The Components of the Text Import Druid

The Text Import druid consists of three panels with the middle panel differing according to the type of data structuring used.

The first panel allows users to configure the character encoding used by the file, to determine the character sequences used to separate lines, configure the type of structuring being used and select the lines of the file to import. The second column allows the user to define the separation strategy used for each value. For separated value files this involves defining the separating character sequences and the text indicating character. For fixed width files, this involves defining the width of each column. The third panel allows the user to select the columns to be included during the import and to select the format of the values in each column.

Users navigate the Text Import druid by clicking on the Forward button on each panel after they have configured the settings properly. The third panel contains a Finish which causes the file to be imported to a workbook using all the settings as they are configured.

9.4.2.1.  The first panel of the Text Import Druid.

The first panel of the Text Import Druid allows users to set the file encoding, to determine the character sequences used to separate lines, configure the type of structuring being used and select the lines of the file to import.

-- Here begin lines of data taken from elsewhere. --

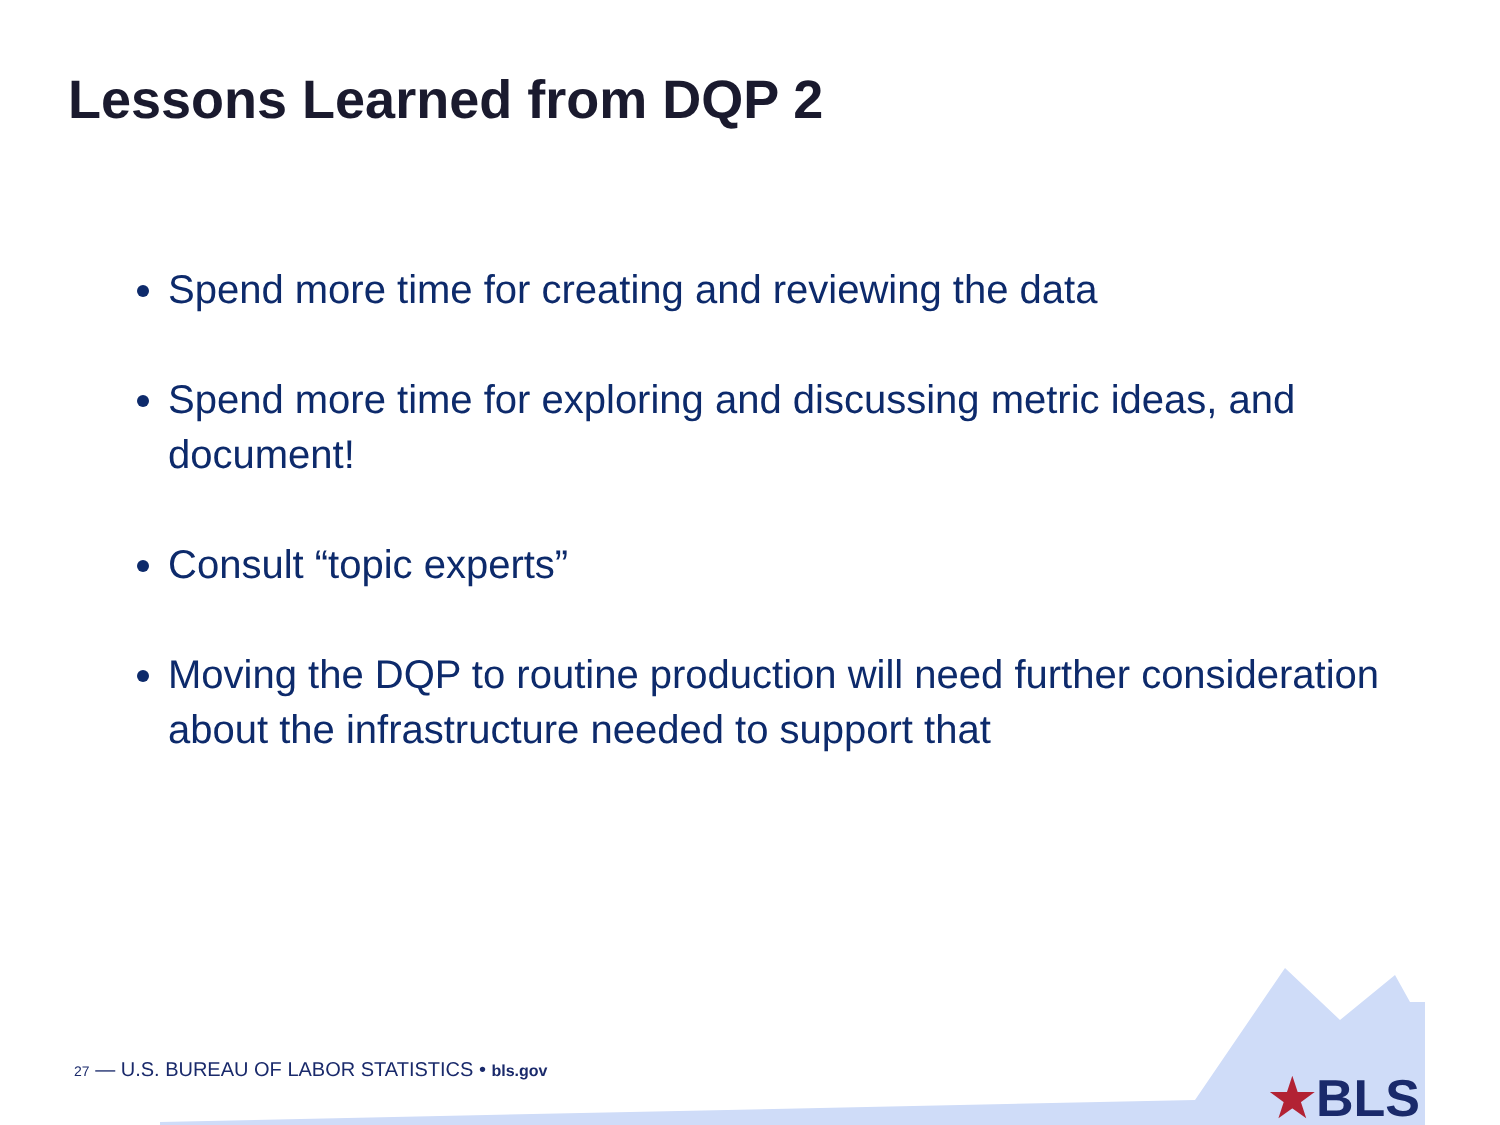Lessons Learned from DQP 2
Spend more time for creating and reviewing the data
Spend more time for exploring and discussing metric ideas, and document!
Consult “topic experts”
Moving the DQP to routine production will need further consideration about the infrastructure needed to support that
27 — U.S. BUREAU OF LABOR STATISTICS • bls.gov
★BLS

Figure 9-2 The first panel of the Text Import druid with the component areas labeled with callouts.

The different components of the first panel of the Text Import druid with each component labeled with a callout.

The purpose of each labeled component in Figure 9-2 is explained below:

The components of the first panel
1 - The file encoding selection menu.

This drop down menu provides a list of encoding schemes for the characters in the text file. By default, Gnumeric selects the encoding scheme used by the locale of the user. See Section 9.4.1.1 ― Character Encodings for more details.

2 - The line break character selector.

These three check boxes can be selected individually or together to define the sequences which will be interpreted as line break indicators. Generally, selecting all three boxes will produce the correct results.

The errors produced if the wrong combination of boxes is selected will include the entire file being placed on a single line, empty lines appearing between the lines of the file, or undefined symbols appearing at the beginning or end of almost every line. See Section 9.4.1.2 ― Line break delimiters for more details.

3 - The data structuring system selector.

These two push buttons allow the choice between the two different structuring schemes, data structured by placing a separating character between the data values and data organized in fixed width columns. Note that this choice will determine which panel will be shown as the second panel of the druid. See Section 9.4.1.3 ― Data Structuring Strategies for more details.

4 - The line range spinboxes.

These two spin buttons allow the user to select the start and end rows for the data import. The spin boxes can be used either by typing a new value in the text entry area where the numbers are displayed, or by using the mouse button to click on the up arrow to increase the number and the down arrow to decrease the number.

For instance, if the text file contained a large header area with meta information, this header could be excluded from the data imported to the Gnumeric worksheet by increasing the number of the starting, "From", line.

5 - The preview area.

This area displays a preview of the file as it will be interpreted when the the settings that are currently selected in this first panel are applied.

6 - The button area.

These four buttons allow the user to navigate the druid. The Help button should open the Gnumeric manual to this section. The Cancel button will dismiss the dialog and return the user to the worksheet. The Back button is disabled since this is the first panel of the druid and the Forward button will bring up the next panel in the druid.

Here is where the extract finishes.